Ironically, the mother of the girl has also called for the young man’s release, according to a published report. She told The Atlanta Journal-Constitution that the boy involved should not have been criminally charged, and that she regretted not asking prosecutors not to charge Mr. Wilson and four other boys at the party at the time of their trials.

“I felt like Douglas County was trying to make an example out of these boys,” Veda Cannon, told The Atlanta Journal-Constitution in what she said was her first interview about the case. “They should have been made to pay for their actions, but not to this severity,” she said.

But in a strange twist, the next day Ms. Cannon softened some of her earlier comments following a visit to her home from a Douglas County prosecutor who had learned of her interview with the newspaper.

Responding to Ms. Cannon’s assertions, county prosecutors said they suspect she is bending to pressure from people supporting the defendants, an assertion she denied.

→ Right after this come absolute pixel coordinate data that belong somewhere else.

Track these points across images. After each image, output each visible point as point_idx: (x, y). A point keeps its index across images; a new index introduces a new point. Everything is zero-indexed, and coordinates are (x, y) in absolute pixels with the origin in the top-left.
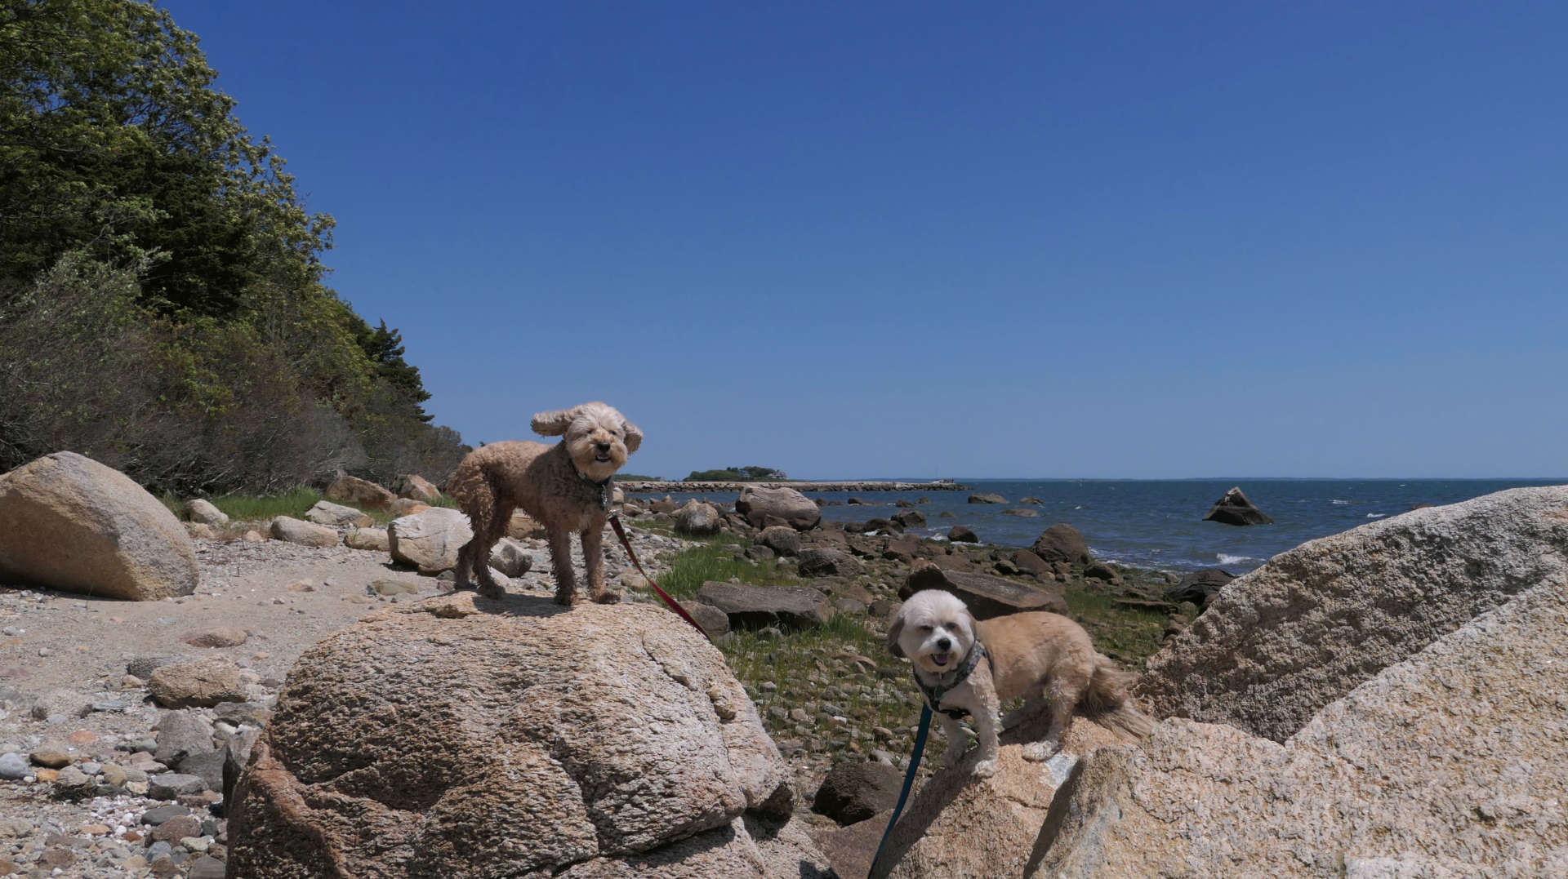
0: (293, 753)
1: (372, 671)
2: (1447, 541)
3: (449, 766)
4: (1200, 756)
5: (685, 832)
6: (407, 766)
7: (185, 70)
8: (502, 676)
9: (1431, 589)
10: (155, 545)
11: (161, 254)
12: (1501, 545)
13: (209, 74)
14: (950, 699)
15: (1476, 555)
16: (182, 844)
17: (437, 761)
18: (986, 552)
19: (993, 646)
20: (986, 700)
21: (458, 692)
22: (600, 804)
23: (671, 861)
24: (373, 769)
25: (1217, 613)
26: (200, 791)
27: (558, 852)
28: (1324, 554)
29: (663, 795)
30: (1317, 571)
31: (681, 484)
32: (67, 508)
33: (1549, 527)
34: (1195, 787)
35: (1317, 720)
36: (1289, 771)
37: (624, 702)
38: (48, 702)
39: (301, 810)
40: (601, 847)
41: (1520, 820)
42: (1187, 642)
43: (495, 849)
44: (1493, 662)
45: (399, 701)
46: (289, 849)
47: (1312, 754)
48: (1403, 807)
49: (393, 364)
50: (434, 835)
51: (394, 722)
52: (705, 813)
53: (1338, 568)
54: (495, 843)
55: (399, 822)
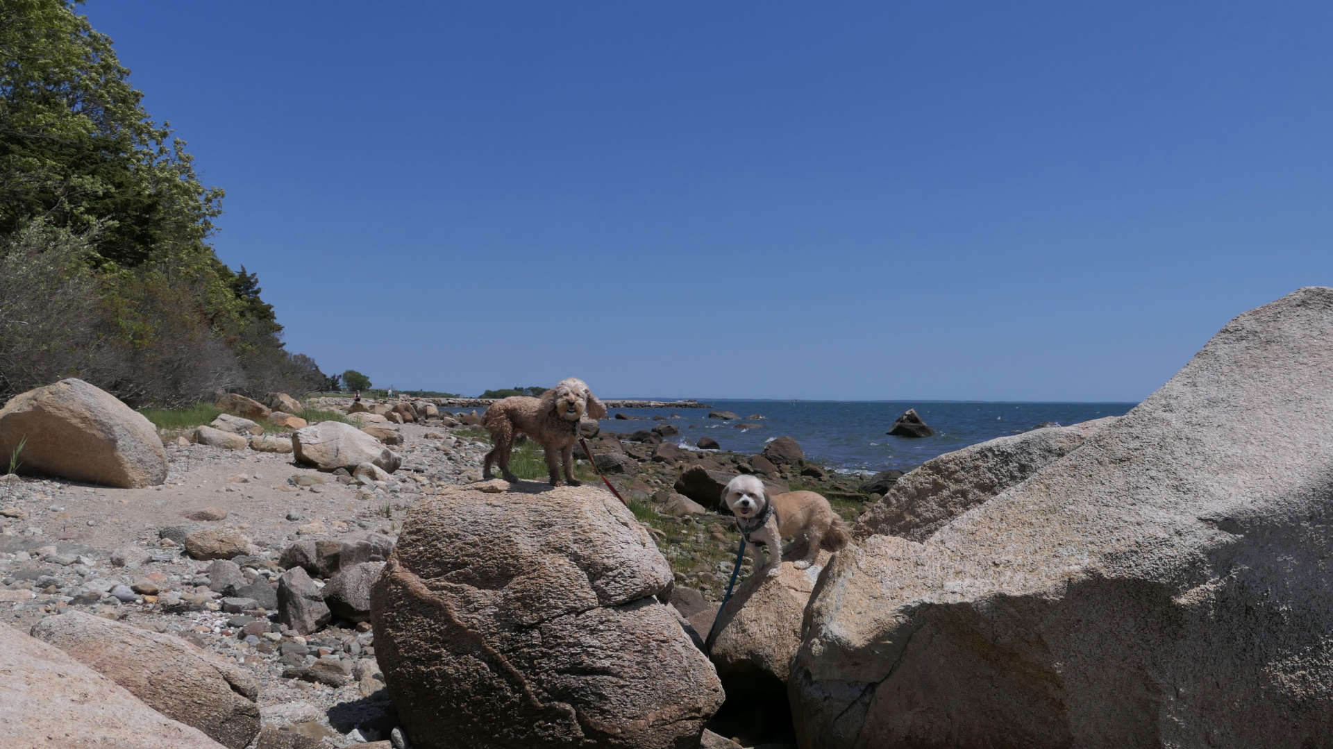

“She did not want any of this to happen,” Ms. Cannon said of her daughter, according to the newspaper. Ms. Cannon said her daughter misled her into believing that night that she was heading to a friend’s house for a New Year’s Eve party, and that it would be supervised by parents. She said she never would have let her daughter go out that night had she known she was going to a party at a hotel and not at the home of a friend.

Meanwhile, the Georgia Supreme Court set an October date to hear the case, drawing protest from Black leaders from all around the country. The Reverend Joseph Lowery wrote a letter to Georgia Attorney General Thurbert Baker asking: “Where is your conscience, that you would allow this travesty to occur on your watch?”

Charles Steele, President of the Southern Christian Leadership Conference (SCLC), threatened action.

“We will hit the streets to demand the justice that has to date been unavailable from this state’s legal system,” Mr. Steele told an Atlanta rally, according to published reports.

But Georgia’s Republican Gov. Sonny Perdue suggested the case is casting Georgia “in an unfair light,” suggesting the Superior Court judge who ordered Mr. Wilson’s release may have “overstepped his bounds” by re-sentencing Mr. Wilson.

This kind of case is nothing new, as America’s modernized Jim Crow laws continue to be perpetrated against Black people–Black men and boys in particular.

Emmet Till: A 14-year-old Black boy from Chicago visiting his family in the South in the summer of 1955, who was savagely murdered by two White men. His body was found dumped in the Mississippi Delta. A jury of 12 White men found those accused of the heinous crime innocent and the case to this day has not been resolved.

Oliver X Beasley: A follower of the Honorable Minister Louis Farrakhan who worked hard to combat gang violence and drug selling, was shot in the head by sheriff’s deputies of the Los Angeles Police Department (LAPD) in January 1990. Brother Oliver’s killers were never charged with a crime and remain free.

Devin Brown: A 13-year-old Black boy who was another casualty of LAPD, when an officer shot him to death in 2005. City prosecutors decided not to file charges against the officer, who remains free.

Amadou Diallo: A 23-year-old immigrant from Guinea who was shot and killed in February 1999 by four New York Police Department (NYPD) officers when they fired 41 rounds of ammunition. In 2001, the Justice Department stated it will not charge the officers for their involvement in his death.

Sean Bell: In a case reminiscent of Mr. Diallo’s, Mr. Bell was killed by NYPD officers in November 2006, the night before his wedding, when they fired at least 50 shots–four striking him. Mr. Bell was unarmed, and only three of the five officers involved in the shooting were indicted by grand jury.